LONDON (Reuters) - The United States has issued a tender for up to 80 million doses of a smallpox vaccine to guard against terrorist attack, worth over $1 billion, vaccine makers said on Tuesday.
The United States has been building vaccine stocks ever since the discovery of anthrax spores in its mail system in 2001 sparked fears of a major bioterrorist assault.
"The U.S. government plans to procure a stockpile of MVA as part of its defense against the threat of smallpox virus being used as a bioterrorist weapon," Britain's Acambis said of its weakened MVA vaccine.
The weakened version of Acambis' smallpox vaccine is designed for the elderly, patients with immune disorders or those with skin conditions such as eczema.

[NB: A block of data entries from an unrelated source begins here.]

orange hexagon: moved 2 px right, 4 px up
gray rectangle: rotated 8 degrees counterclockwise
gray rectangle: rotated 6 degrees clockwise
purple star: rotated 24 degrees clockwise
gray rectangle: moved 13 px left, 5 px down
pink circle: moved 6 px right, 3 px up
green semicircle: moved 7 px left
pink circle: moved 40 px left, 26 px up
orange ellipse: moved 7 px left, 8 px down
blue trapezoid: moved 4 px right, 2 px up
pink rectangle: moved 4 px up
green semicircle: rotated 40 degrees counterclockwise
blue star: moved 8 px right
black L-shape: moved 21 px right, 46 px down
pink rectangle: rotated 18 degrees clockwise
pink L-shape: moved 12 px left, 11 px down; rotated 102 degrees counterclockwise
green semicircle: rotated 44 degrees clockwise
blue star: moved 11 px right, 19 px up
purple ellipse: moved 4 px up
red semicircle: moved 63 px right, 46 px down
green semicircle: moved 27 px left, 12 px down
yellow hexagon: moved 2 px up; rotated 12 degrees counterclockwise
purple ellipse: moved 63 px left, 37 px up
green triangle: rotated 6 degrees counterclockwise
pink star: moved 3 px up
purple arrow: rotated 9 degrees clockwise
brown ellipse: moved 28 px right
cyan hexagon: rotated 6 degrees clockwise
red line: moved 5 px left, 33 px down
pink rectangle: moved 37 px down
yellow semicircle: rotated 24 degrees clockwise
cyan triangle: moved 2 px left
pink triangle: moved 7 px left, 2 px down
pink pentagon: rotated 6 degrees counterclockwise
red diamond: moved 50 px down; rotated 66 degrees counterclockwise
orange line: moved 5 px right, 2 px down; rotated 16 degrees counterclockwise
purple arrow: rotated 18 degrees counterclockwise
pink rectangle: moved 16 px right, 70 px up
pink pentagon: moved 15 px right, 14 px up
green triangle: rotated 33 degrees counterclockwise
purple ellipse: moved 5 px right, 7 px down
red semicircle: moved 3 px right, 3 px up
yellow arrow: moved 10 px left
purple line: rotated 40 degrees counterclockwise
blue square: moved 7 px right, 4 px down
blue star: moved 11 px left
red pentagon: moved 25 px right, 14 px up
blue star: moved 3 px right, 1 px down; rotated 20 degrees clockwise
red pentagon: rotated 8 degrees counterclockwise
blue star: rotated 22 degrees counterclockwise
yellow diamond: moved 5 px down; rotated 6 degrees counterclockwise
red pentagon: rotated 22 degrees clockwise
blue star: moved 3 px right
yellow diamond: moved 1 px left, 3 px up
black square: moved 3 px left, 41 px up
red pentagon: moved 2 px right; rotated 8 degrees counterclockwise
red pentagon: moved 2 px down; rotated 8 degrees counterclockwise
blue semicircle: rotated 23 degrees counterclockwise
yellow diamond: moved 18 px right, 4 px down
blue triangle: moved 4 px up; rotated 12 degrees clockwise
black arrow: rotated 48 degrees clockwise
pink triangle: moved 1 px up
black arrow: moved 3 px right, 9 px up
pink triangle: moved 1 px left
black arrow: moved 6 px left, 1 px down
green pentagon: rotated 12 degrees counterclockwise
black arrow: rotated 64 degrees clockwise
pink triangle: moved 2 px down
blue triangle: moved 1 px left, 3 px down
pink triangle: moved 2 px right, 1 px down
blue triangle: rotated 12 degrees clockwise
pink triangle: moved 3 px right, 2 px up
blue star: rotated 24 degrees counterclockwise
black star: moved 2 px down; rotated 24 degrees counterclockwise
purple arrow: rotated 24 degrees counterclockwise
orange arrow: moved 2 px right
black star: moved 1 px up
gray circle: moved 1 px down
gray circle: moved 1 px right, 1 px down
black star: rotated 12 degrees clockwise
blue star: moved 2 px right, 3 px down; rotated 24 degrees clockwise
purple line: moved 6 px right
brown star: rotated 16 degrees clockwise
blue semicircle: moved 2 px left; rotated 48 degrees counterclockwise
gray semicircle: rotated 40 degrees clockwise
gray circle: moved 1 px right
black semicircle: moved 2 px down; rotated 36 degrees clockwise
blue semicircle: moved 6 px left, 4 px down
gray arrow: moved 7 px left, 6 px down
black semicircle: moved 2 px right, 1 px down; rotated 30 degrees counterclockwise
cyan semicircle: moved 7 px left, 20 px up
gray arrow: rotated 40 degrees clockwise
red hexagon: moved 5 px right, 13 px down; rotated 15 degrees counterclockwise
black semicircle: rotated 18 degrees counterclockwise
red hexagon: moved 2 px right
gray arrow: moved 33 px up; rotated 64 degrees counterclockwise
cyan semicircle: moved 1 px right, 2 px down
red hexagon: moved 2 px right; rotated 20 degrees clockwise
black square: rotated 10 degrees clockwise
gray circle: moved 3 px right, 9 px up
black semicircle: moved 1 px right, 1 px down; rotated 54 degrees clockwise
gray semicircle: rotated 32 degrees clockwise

Acambis said the U.S. tender was for 20 million doses of the weakened MVA vaccine in the first two years, with the option of a further 60 million doses later on.
The United States has already stockpiled more than 180 million doses of full-strength vaccine against smallpox, seen as one of the deadliest biological agents that terrorists could unleash.
The highly contagious virus killed untold millions until officially eradicated in 1979. Small stocks of the virus have been kept in laboratories, and the United States fears that some have been sold on the black market.
Thirty percent of victims die and the rest are scarred for life by skin ulcers and pustules.
Acambis is co-developing the MVA vaccine with U.S. firm Baxter Healthcare.